[[ Material provided open ]]
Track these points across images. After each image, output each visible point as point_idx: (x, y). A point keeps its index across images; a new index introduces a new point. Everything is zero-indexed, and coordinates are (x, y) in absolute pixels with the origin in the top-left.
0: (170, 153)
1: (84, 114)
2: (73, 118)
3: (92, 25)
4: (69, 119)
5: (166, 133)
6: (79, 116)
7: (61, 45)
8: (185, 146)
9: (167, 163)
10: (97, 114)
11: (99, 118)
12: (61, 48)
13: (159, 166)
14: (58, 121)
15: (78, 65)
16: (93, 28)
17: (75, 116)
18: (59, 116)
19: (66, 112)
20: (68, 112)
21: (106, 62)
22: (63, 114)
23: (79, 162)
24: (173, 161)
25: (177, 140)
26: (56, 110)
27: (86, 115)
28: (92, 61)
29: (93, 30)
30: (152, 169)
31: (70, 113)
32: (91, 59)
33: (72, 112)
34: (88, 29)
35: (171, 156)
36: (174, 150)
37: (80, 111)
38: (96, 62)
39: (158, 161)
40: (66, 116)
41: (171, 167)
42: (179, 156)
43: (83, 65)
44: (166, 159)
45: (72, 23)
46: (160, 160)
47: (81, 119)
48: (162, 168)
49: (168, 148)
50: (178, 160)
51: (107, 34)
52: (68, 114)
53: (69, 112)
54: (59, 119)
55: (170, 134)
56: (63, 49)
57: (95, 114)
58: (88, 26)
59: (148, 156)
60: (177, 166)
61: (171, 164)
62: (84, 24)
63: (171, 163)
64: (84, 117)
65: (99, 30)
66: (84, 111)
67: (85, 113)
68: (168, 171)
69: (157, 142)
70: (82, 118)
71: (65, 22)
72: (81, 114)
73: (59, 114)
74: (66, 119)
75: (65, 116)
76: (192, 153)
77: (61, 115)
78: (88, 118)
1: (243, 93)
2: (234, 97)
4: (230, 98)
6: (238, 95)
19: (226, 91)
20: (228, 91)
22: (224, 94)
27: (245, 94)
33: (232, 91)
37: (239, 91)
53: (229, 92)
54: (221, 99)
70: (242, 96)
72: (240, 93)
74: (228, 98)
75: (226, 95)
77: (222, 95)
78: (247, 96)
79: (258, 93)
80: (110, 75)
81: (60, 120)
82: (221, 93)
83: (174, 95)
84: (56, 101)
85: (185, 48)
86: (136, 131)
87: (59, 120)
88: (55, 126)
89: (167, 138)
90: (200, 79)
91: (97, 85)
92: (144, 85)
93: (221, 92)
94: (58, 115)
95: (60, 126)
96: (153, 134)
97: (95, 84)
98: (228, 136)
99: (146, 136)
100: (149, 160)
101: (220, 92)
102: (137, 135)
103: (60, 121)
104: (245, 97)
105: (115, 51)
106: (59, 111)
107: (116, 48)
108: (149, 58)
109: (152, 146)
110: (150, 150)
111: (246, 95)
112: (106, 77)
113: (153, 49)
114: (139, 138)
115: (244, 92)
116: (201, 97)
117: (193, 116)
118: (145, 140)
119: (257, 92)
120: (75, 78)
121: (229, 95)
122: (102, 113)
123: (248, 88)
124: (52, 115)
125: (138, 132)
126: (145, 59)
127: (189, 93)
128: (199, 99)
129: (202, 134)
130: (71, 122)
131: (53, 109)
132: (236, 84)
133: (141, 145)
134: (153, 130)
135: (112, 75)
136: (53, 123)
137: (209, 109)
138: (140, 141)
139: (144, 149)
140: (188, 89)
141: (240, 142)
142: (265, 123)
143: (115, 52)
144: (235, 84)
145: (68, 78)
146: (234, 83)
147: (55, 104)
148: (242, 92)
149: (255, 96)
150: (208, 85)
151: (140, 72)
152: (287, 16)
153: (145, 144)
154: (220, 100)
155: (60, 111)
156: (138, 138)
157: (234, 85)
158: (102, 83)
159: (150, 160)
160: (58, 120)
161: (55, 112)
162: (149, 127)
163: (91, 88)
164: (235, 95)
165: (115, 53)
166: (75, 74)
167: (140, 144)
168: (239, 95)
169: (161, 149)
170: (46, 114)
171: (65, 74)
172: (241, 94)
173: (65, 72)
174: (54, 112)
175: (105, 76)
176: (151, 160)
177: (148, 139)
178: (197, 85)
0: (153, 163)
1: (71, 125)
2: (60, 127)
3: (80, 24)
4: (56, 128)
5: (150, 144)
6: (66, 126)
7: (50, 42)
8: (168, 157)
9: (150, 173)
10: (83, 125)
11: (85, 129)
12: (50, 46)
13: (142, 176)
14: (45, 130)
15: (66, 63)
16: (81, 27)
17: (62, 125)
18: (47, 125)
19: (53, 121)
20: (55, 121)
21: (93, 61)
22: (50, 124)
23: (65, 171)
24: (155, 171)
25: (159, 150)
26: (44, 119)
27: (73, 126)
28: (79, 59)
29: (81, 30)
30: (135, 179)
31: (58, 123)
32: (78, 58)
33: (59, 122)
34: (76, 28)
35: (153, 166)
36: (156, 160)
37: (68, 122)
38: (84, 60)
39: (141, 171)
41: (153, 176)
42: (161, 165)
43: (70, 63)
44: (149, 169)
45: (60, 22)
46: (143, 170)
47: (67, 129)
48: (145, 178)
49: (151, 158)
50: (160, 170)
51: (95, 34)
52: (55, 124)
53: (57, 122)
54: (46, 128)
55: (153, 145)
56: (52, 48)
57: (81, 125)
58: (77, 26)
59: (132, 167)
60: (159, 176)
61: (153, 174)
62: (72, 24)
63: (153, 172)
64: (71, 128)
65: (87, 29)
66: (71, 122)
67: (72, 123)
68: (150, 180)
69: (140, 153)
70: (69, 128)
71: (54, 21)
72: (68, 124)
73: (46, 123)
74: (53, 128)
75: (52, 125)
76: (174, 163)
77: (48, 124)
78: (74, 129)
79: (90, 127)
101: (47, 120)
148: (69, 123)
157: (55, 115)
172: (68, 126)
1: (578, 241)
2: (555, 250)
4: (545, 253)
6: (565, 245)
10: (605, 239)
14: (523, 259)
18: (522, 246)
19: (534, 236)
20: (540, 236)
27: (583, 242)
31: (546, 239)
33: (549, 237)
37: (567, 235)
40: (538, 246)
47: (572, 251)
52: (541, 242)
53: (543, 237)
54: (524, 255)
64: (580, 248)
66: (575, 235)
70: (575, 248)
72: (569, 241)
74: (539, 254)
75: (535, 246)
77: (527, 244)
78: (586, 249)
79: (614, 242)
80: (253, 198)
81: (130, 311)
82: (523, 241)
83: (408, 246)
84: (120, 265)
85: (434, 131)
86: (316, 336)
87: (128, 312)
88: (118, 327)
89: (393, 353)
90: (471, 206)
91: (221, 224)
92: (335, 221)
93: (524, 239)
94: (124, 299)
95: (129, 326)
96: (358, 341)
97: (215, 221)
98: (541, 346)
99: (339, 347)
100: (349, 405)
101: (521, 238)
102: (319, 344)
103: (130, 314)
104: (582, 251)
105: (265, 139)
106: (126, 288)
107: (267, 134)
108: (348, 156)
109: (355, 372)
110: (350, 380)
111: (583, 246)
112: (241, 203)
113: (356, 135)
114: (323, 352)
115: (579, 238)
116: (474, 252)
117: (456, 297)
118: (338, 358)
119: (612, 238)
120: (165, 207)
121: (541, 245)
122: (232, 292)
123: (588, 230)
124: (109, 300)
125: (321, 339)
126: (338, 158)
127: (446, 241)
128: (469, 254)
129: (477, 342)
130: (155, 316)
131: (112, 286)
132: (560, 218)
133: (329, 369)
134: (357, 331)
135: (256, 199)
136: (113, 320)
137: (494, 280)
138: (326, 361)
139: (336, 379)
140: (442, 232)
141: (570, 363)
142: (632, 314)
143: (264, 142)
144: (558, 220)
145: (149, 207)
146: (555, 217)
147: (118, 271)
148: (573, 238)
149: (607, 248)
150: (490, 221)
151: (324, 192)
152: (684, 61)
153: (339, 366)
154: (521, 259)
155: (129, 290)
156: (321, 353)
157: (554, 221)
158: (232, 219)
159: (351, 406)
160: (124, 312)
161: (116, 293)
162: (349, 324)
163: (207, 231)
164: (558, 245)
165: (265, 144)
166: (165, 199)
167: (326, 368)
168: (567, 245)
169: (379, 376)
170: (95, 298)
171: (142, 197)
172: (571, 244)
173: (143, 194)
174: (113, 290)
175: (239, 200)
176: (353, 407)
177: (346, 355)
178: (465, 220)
[[ Material provided closed ]]
▸ **Exercise description**: Set out the lines from the very first one through the one containing "72: (240, 93)", both included, as a JSON list of strings with one string per line, skipping any blank lines.

▸ **Answer section**:
[
  "Track these points across images. After each image, output each visible point as point_idx: (x, y). A point keeps its index across images; a new index introduces a new point. Everything is zero-indexed, and coordinates are (x, y) in absolute pixels with the origin in the top-left.",
  "0: (170, 153)",
  "1: (84, 114)",
  "2: (73, 118)",
  "3: (92, 25)",
  "4: (69, 119)",
  "5: (166, 133)",
  "6: (79, 116)",
  "7: (61, 45)",
  "8: (185, 146)",
  "9: (167, 163)",
  "10: (97, 114)",
  "11: (99, 118)",
  "12: (61, 48)",
  "13: (159, 166)",
  "14: (58, 121)",
  "15: (78, 65)",
  "16: (93, 28)",
  "17: (75, 116)",
  "18: (59, 116)",
  "19: (66, 112)",
  "20: (68, 112)",
  "21: (106, 62)",
  "22: (63, 114)",
  "23: (79, 162)",
  "24: (173, 161)",
  "25: (177, 140)",
  "26: (56, 110)",
  "27: (86, 115)",
  "28: (92, 61)",
  "29: (93, 30)",
  "30: (152, 169)",
  "31: (70, 113)",
  "32: (91, 59)",
  "33: (72, 112)",
  "34: (88, 29)",
  "35: (171, 156)",
  "36: (174, 150)",
  "37: (80, 111)",
  "38: (96, 62)",
  "39: (158, 161)",
  "40: (66, 116)",
  "41: (171, 167)",
  "42: (179, 156)",
  "43: (83, 65)",
  "44: (166, 159)",
  "45: (72, 23)",
  "46: (160, 160)",
  "47: (81, 119)",
  "48: (162, 168)",
  "49: (168, 148)",
  "50: (178, 160)",
  "51: (107, 34)",
  "52: (68, 114)",
  "53: (69, 112)",
  "54: (59, 119)",
  "55: (170, 134)",
  "56: (63, 49)",
  "57: (95, 114)",
  "58: (88, 26)",
  "59: (148, 156)",
  "60: (177, 166)",
  "61: (171, 164)",
  "62: (84, 24)",
  "63: (171, 163)",
  "64: (84, 117)",
  "65: (99, 30)",
  "66: (84, 111)",
  "67: (85, 113)",
  "68: (168, 171)",
  "69: (157, 142)",
  "70: (82, 118)",
  "71: (65, 22)",
  "72: (81, 114)",
  "73: (59, 114)",
  "74: (66, 119)",
  "75: (65, 116)",
  "76: (192, 153)",
  "77: (61, 115)",
  "78: (88, 118)",
  "1: (243, 93)",
  "2: (234, 97)",
  "4: (230, 98)",
  "6: (238, 95)",
  "19: (226, 91)",
  "20: (228, 91)",
  "22: (224, 94)",
  "27: (245, 94)",
  "33: (232, 91)",
  "37: (239, 91)",
  "53: (229, 92)",
  "54: (221, 99)",
  "70: (242, 96)",
  "72: (240, 93)"
]